Work order:
Scan the entries that follow for the word "elbow", then report every line in which it appears.

Keypoint coordinate data

»»

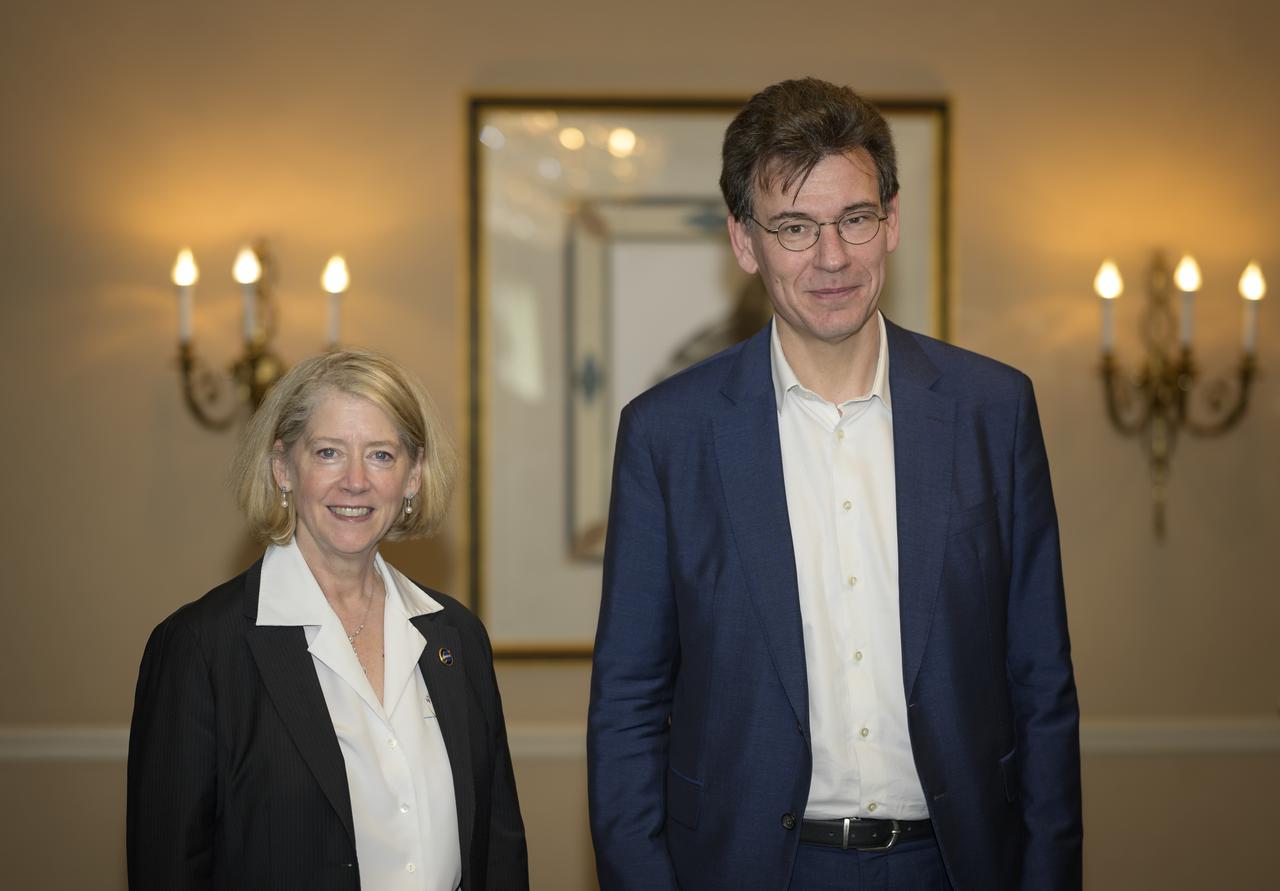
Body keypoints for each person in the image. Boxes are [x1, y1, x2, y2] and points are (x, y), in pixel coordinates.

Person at [587, 78, 1081, 890]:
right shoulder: (666, 435)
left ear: (892, 221)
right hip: (749, 868)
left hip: (956, 863)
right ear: (745, 243)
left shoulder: (994, 410)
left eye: (854, 218)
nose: (831, 257)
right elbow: (628, 707)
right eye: (794, 227)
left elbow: (1042, 683)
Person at [128, 348, 528, 890]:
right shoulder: (200, 649)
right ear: (282, 468)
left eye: (382, 456)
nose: (356, 481)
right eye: (329, 453)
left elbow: (498, 852)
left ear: (412, 476)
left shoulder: (456, 637)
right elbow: (169, 871)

««

Solution to this task:
right elbow: (628, 707)
left elbow: (1042, 683)
left elbow: (498, 852)
right elbow: (169, 871)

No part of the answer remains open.